The yawning gap between policies and their implementation through high-quality, large-scale programmes and services explains these unwholesome national statistics, as well as huge regional and rural–urban disparities. For instance, the SRH status of women and girls in rural northern Nigeria is among the worst in the world (Shittu et al., 2010). Moreover, the SRH needs of 15- to 24-year-olds, who represent over a quarter of the country's population and its most valuable resource, remain poorly addressed (USAID, 2010). Most of the ICPD-aligned policies, programmes and services have simply not had adequate resources (funding, personnel, infrastructure and supplies), especially at the sub-national level (Mandara, 2012; USAID, 2010). Instead, the country is dotted with exemplary small-scale pilot projects that demonstrate how to deliver high-impact programmes and services to vulnerable women, adolescents and youth. Institutional actors including government, private health services and donors have ignored NGO-led advocacy for massive scale-up of these pilots (Esiet & Whitaker, 2002; Shittu et al., 2010; USAID, 2010).
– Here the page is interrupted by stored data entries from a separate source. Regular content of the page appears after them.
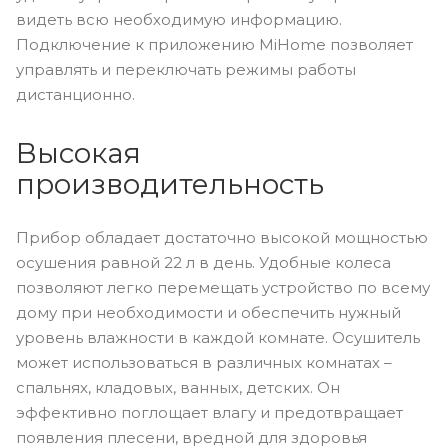
видеть всю необходимую информацию.
Подключение к приложению MiHome позволяет
управлять и переключать режимы работы
дистанционно.
Высокая
производительность
Прибор обладает достаточно высокой мощностью
осушения равной 22 л в день. Удобные колеса
позволяют легко перемещать устройство по всему
дому при необходимости и обеспечить нужный
уровень влажности в каждой комнате. Осушитель
может использоваться в различных комнатах –
спальнях, кладовых, ванных, детских. Он
эффективно поглощает влагу и предотвращает
появления плесени, вредной для здоровья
One notable exception is increased attention to maternal health since 2005 by the federal government, exemplified by its Midwives Services Scheme, and by a few state governments, such as Ondo in the south-west and Kano in the north-west, which have fairly comprehensive, strategic and free safe motherhood programmes (Cooke & Tahir, 2013). But few interventions by NGOs or government adequately respond to the many demand-side barriers to universal access to SRH, especially extreme poverty among rural women and such practices as child marriage and women's need for husbands’ permission to seek emergency obstetric care (British Council & UKaid, 2013; Shittu et al., 2010).
By comparison, the national HIV response has made unprecedented progress (National Agency for the Control of AIDS, 2013). Since 2003, persons accessing antiretroviral therapy have increased from fewer than 50,000 to nearly 600,000 in 2013, and curriculum-driven family life education (FLE) and HIV education, initiated by a few youth-serving NGOs in the late 1990s, are now taught in public junior secondary schools throughout the country. Though beneficial, these efforts rely heavily on international donor assistance and the treatment programme is overly vertical, both serious challenges to national ownership and sustainability. Moreover, these characteristics have hindered the integration of SRH and rights in primary health care (PHC) and have neglected women survivors of sexual violence, those desiring safe abortion and adolescents in need of contraceptives and STI prevention and treatment (Esiet & Whitaker, 2002; National Population Commission & UNFPA, 2013; USAID, 2010).
Several simultaneous actions are sorely needed. First, more concrete collaborations among relevant NGOs, government, and donors are required to generate evidence and intensive advocacy for strong community and policy responses to key neglected aspects of the ICPD agenda. Second, capitalising on increased global and local attention to family planning, maternal and newborn health and girl-child education, PHC should be strengthened as the main vehicle to deliver SRH and rights services for poor women, adolescents and youth. Such strengthening entails higher priority for scaling up, and adopting the lessons of NGO-managed SRH interventions, while also sustaining the large-scale, externally funded HIV services and augmenting them with other SRH services. Financial resourcing and the management of integrated SRH and HIV services will have to be improved by all levels of government: local, state and federal. Finally, all stakeholders need to more seriously address persistent demand- and supply-side barriers to good quality SRH services for vulnerable adolescents and disadvantaged women.
Funding Statement
This work was carried out with the aid of a grant from Canada's International Development Research Centre.